Second, contours linearly interpolated between more parsely sampled data
are often disjointed and jagged, and carry much less information than
more smoothly interpolated values.
As with geom_braid_smooth()
,
geom_braid_contour()
can be applied to both regular and
irregular data, but with irregular data more care must be taken with the
smoothing widths and heights:
ggplot(glassSurface,aes(x=concA,y=concB))+
geom_braid_smooth(aes(fill=measure))+
geom_point(colour="black")+
geom_braid_contour(aes(z=measure),breaks=10*(1:9),colour="black",linetype=2)+
scale_x_log10("Drug A")+
scale_y_log10("Drug B")+
scale_fill_distiller("Effect",palette="RdYlBu")+
coord_equal()
ggplot(glassSurface,aes(x=concA,y=concB))+
geom_braid_smooth(aes(fill=measure,width=tilewidth,height=tileheight),space=2)+
geom_braid_contour(aes(z=measure,width=tilewidth,height=tileheight),space=2,
breaks=10*(1:9),colour="black",linetype=2)+
scale_x_log10("Drug A")+
scale_y_log10("Drug B")+
scale_fill_distiller("Effect",palette="RdYlBu")+
coord_equal()
It should also be noted that while we have plotted contours and smoothed surfaces together here, this is only to highlight their connection to the underlying interpolated data.
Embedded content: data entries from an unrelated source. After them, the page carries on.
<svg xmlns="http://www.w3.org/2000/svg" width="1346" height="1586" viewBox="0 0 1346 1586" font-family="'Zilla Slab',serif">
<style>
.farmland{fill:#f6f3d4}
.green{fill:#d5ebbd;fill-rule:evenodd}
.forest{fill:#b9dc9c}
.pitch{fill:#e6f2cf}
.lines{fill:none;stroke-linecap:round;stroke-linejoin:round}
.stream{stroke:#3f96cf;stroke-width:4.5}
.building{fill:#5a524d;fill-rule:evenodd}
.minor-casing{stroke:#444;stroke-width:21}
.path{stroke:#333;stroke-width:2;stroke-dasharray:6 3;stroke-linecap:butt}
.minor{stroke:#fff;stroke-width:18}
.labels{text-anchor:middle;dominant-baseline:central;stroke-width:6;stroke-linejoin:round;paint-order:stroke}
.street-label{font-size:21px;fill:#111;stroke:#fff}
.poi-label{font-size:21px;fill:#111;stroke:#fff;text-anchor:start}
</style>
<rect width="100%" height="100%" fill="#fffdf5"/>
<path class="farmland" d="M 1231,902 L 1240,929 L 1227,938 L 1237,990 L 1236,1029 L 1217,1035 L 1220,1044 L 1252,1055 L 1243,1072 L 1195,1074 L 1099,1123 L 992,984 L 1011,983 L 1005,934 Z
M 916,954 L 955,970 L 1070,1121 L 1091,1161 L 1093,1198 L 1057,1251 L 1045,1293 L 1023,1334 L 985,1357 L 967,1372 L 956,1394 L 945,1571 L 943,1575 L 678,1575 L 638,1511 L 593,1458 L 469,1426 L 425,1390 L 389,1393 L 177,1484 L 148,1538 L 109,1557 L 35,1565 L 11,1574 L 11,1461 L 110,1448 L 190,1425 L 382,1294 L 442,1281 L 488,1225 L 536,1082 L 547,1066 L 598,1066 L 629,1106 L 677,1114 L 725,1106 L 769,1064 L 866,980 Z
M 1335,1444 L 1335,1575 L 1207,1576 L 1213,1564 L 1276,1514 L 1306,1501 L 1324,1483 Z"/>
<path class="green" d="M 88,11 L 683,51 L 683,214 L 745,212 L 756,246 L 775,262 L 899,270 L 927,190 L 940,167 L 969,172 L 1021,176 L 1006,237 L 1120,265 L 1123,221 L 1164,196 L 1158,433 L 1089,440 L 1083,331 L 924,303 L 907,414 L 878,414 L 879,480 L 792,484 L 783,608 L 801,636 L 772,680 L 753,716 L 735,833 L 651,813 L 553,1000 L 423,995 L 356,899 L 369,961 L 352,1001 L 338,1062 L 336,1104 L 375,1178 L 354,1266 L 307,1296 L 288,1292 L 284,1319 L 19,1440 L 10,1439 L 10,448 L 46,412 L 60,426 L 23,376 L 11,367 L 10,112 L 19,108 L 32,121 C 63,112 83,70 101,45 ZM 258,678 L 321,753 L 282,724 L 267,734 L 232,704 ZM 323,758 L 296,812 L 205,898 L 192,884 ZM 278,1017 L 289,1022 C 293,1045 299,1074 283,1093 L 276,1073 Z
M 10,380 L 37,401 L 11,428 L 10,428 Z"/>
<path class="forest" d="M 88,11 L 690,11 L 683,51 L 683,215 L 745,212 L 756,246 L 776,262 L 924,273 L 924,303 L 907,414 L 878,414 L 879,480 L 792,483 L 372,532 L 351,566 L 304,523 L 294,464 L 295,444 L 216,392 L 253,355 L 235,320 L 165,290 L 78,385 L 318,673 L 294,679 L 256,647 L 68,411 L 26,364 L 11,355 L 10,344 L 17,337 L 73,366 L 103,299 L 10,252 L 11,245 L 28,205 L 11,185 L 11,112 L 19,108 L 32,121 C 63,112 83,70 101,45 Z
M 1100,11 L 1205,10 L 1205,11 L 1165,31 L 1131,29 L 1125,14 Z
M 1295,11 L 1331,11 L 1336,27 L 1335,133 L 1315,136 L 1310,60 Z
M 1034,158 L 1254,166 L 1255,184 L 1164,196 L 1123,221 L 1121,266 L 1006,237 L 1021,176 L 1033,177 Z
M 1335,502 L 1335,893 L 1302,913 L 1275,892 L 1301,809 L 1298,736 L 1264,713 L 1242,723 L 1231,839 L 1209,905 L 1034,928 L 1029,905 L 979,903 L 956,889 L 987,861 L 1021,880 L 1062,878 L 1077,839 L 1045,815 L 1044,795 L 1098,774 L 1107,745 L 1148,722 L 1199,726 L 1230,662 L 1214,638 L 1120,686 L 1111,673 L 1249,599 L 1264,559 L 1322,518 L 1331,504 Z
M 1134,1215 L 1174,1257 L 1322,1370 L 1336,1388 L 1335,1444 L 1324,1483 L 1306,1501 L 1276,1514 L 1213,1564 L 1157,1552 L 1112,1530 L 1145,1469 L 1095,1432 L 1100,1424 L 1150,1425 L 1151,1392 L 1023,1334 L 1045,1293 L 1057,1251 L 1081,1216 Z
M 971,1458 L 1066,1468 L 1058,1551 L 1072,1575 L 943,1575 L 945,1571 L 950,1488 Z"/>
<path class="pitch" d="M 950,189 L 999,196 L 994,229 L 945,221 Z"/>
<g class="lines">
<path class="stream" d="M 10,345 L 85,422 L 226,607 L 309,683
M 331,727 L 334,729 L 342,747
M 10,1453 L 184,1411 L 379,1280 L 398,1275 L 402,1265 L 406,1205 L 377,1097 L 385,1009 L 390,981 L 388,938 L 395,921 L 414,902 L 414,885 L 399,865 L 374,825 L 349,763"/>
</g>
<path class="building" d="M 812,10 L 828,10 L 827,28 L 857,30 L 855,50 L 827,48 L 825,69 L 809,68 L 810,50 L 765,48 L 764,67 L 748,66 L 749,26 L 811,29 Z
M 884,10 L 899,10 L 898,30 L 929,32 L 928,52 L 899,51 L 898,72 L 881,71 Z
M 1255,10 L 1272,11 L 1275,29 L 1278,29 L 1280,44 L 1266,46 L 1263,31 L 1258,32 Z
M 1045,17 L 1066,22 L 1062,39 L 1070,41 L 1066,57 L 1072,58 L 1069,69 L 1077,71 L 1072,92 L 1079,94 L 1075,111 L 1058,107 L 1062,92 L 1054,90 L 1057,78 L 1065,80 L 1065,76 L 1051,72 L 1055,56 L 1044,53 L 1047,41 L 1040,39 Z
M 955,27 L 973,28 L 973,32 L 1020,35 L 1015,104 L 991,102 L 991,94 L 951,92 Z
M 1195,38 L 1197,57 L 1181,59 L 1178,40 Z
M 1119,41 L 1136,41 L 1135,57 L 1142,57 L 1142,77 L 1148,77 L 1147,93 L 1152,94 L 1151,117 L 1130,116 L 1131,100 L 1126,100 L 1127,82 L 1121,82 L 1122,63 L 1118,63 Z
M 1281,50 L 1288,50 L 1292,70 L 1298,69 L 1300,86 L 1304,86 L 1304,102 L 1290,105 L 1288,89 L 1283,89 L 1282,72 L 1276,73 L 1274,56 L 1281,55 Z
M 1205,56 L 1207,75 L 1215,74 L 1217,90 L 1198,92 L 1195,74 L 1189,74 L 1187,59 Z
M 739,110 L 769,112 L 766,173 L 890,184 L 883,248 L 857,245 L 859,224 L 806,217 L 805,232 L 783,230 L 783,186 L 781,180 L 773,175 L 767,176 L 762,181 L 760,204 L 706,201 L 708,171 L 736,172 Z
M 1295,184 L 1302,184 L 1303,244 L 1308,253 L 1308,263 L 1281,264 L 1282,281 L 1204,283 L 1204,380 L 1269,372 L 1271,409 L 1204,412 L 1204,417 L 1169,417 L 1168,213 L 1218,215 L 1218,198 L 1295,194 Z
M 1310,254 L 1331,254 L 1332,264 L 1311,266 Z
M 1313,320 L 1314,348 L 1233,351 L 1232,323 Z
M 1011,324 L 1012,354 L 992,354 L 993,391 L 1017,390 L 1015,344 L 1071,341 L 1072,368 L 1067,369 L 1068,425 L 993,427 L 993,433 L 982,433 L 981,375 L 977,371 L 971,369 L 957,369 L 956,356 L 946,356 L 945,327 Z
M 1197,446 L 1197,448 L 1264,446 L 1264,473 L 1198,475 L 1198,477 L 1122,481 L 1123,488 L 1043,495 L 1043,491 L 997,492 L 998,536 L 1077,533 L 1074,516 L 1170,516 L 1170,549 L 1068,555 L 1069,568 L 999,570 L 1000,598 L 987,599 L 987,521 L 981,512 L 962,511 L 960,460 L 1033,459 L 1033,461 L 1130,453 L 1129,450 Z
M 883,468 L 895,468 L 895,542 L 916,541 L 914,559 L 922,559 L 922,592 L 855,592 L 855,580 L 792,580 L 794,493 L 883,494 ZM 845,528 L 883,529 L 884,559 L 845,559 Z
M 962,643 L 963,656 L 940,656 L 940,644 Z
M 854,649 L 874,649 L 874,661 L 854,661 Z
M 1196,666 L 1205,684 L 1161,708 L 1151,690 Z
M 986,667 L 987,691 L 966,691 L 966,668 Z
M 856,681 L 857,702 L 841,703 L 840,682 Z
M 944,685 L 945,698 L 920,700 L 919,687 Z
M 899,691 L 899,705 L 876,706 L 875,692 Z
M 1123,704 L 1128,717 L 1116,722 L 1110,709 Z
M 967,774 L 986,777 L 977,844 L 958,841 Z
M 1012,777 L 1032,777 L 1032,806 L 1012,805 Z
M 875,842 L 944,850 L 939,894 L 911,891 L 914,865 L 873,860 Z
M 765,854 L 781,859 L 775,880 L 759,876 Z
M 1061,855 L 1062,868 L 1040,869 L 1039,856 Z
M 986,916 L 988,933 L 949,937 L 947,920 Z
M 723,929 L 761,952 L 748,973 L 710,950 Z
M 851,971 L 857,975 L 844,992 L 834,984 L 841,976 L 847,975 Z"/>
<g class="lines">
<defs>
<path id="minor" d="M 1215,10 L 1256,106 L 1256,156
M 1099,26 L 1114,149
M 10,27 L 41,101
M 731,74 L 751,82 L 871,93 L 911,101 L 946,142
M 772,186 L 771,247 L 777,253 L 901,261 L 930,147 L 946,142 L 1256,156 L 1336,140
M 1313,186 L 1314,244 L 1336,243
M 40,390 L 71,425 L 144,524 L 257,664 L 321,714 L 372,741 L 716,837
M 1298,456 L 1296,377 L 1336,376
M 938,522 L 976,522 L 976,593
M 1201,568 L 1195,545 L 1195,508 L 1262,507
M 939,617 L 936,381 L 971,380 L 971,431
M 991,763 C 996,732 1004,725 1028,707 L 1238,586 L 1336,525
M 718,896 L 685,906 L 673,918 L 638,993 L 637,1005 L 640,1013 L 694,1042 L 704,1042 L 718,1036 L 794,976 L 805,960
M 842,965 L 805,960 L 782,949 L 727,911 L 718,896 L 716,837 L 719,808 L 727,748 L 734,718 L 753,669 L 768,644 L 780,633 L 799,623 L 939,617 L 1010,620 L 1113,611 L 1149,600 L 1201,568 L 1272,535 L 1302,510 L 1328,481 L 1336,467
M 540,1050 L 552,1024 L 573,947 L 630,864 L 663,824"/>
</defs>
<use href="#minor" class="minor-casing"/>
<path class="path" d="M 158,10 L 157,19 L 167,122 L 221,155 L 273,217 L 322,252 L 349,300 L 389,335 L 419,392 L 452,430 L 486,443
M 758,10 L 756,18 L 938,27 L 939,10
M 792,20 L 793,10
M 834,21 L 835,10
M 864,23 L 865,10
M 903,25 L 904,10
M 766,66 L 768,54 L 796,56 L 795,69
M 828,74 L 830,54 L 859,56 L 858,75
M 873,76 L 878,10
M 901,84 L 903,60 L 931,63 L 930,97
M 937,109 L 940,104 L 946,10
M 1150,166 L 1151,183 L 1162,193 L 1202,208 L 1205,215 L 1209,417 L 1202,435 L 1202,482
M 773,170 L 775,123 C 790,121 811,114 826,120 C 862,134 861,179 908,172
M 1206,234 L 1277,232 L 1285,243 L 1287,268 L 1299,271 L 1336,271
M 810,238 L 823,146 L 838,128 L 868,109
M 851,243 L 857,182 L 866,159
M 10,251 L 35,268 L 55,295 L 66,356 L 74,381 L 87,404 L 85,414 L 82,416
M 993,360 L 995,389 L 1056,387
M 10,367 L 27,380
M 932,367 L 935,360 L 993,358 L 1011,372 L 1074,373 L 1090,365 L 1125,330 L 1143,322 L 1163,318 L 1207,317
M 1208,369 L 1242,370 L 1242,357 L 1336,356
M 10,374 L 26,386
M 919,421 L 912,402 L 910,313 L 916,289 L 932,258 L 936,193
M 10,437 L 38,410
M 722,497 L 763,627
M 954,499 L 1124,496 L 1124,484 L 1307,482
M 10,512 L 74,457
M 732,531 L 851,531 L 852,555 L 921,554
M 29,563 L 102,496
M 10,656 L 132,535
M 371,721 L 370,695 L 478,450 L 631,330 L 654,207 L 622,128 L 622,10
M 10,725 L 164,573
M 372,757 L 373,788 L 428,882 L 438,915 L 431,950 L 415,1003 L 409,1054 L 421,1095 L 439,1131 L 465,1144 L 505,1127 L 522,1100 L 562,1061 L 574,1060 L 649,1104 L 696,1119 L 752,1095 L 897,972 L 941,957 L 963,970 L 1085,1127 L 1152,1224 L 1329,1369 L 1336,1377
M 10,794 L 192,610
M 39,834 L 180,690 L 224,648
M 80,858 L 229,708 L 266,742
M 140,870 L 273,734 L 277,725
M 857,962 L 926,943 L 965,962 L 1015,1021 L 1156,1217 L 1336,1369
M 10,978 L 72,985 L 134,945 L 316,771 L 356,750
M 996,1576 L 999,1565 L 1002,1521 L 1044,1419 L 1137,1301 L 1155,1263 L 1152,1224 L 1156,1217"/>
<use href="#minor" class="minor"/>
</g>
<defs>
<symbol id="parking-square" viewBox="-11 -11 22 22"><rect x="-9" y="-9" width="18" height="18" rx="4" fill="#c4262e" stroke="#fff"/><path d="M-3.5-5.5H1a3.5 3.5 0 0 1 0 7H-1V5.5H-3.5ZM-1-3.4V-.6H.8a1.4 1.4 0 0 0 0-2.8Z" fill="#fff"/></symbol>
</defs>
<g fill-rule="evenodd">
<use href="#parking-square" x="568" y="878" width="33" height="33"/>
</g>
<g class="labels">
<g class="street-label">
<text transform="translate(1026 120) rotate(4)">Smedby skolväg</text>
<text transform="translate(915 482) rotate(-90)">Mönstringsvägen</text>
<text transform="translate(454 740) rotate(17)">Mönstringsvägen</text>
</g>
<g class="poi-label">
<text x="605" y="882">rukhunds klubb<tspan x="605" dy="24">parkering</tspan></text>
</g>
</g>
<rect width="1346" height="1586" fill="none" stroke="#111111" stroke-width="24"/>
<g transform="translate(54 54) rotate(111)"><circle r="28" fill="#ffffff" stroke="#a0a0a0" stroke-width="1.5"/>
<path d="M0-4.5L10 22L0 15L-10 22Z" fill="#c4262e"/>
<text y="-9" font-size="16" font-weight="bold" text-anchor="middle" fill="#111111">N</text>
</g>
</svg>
BRAID contours can be plotted all on their own which can be quite effective at comparing the results of different surfaces:
surface$type <- "Synergy"
glassSurface$type <- "Antagonism"
allSurface <- rbind(surface,glassSurface)
allSurface$type <- factor(allSurface$type,c("Synergy","Antagonism"))
ggplot(allSurface,aes(x=concA,y=concB,colour=type))+
geom_point()+
geom_braid_contour(aes(z=measure,width=tilewidth,height=tileheight),
breaks=c(50,90), tight=TRUE)+
scale_x_log10()+
scale_y_log10()+
scale_color_brewer("Surface Type",palette="Set1")+
coord_equal()+
labs(x="Drug A",y="Drug B")
Astute ggplot2
observers will note that at several
points throughout this vignette, we have run standard
ggplot2
geoms such as geom_point()
on
logarithmically transformed data that result in infinite (transformed)
values. Ordinarily, this would produce a warning: and in reality, it
produces a warning here as well. We have suppressed warnings for this
vignette, because while the braid
,
braid_glass
, and braid_smooth
geoms all
explicitly handle such infinite transformed values, we have been unable
to find a way to suppress these built in warnings. The warnings result,
not when a stat is running, but before its functions are
handled, and as such are, for the time being, unavoidable. When running
a BRAID plotting function yourself, you will encounter these warnings as
well:
# With warnings enabled...
ggplot(surface,aes(x=concA,y=concB))+
geom_braid(aes(fill=measure))+
scale_x_log10()+
scale_y_log10()+
scale_fill_distiller(palette="RdYlBu")+
coord_equal()+
labs(x="Drug A",y="Drug B",fill="Effect")
#> Warning in scale_x_log10(): log-10 transformation introduced infinite values.
#> Warning in scale_y_log10(): log-10 transformation introduced infinite values.
While we feel that it is an unfortunate reality, we hope that this is a small enough inconvenience that the overall versatility and expressiveness of the BRAID plotting function outweighs it.